A rogue code by any name still smells as foul.
Does it matter whether the malicious attacker invading your system is labeled a "Trojan horse," "worm" or "virus"? The label does matter, for the same reason that people distinguish between viral and bacterial diseasesdifferent causes call for different remedies.
Definition of a Trojan Horse
The most elementary form of malicious code is the Trojan horse. This kind of program appears to do something useful, or at least entertaining, such as putting up an attractive screen saver. Like its legendary namesake, however, a Trojan horse program conceals a destructive purpose: While running, such a program may destroy files or create a "back door" entry point that enables an intruder to access your system.

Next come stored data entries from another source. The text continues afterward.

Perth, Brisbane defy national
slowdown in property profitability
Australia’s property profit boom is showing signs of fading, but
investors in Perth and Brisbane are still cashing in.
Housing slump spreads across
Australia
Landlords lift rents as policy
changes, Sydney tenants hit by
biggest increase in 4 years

A Trojan horse program does not propagate itself from one computer to another. Self-replication is the hallmark of the other two major families of malicious code, the worm and the virus.
Definition of a Virus
A virus commonly inserts itself into other program files, in the same manner that a virus in nature takes over the apparatus of normal cells. When the infected program runs, the virus code gets a chance to inspect its environment and look for and infect new carriers in the form of other program files. If a user transmits an infected file to another user, or if infected storage media moves from one machine to another, the virus may spread rapidly.

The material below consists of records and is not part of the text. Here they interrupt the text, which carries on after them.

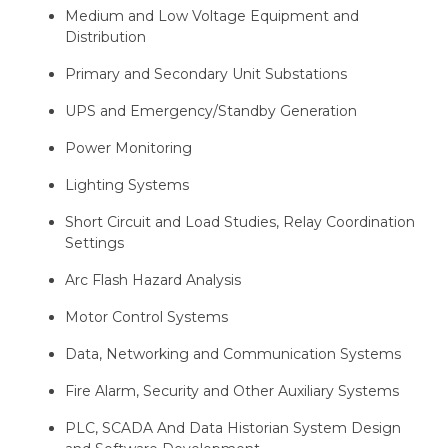
Medium and Low Voltage Equipment and
Distribution
Primary and Secondary Unit Substations
UPS and Emergency/Standby Generation
Power Monitoring
Lighting Systems
Short Circuit and Load Studies, Relay Coordination
Settings
Arc Flash Hazard Analysis
Motor Control Systems
Data, Networking and Communication Systems
Fire Alarm, Security and Other Auxiliary Systems
PLC, SCADA And Data Historian System Design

Until recently, one could say that data files, such as word processor documents, were inherently unable to engage in viral mischief. But macro capabilities in software suites like Microsoft's Office have forever blurred this distinction.
Protection against a viral attack depends on recognizing attempts to alter existing program files, or detecting such changes by comparison to a trusted database. Document-based virus attacks can be blocked by disabling active-content facilities, such as Word macros or live HTML-page messages that bear potentially malicious ActiveX controls.
Definition of a Worm
A worm, as defined by some authorities, is a self-replicating program that does not alter files but resides in active memory and duplicates itself by means of computer networks. Worms use facilities of an operating system that are meant to be automatic and invisible to the user. It is common for worms to be noticed only when their uncontrolled replication consumes system resources, slowing or halting other tasks. A new class of worm, such as Worm.ExploreZip, resides in your system's memory and self-replicates, but also contains a malicious payload.
Protection against a worm is like protection against other network faults, depending on intelligent recognition of suspicious patterns of events before a problem can interfere with essential functions.
So, How Do You Protect Your System?
With a Trojan horse, users must be appropriately suspicious of executable files whose function is not known. With a virus, users must depend on system protection utilities to detect alterations to files that aren't in normal user-file directories. With a worm, network managers must detect suspicious traffic and take appropriate action before whole groups of users can be harmed.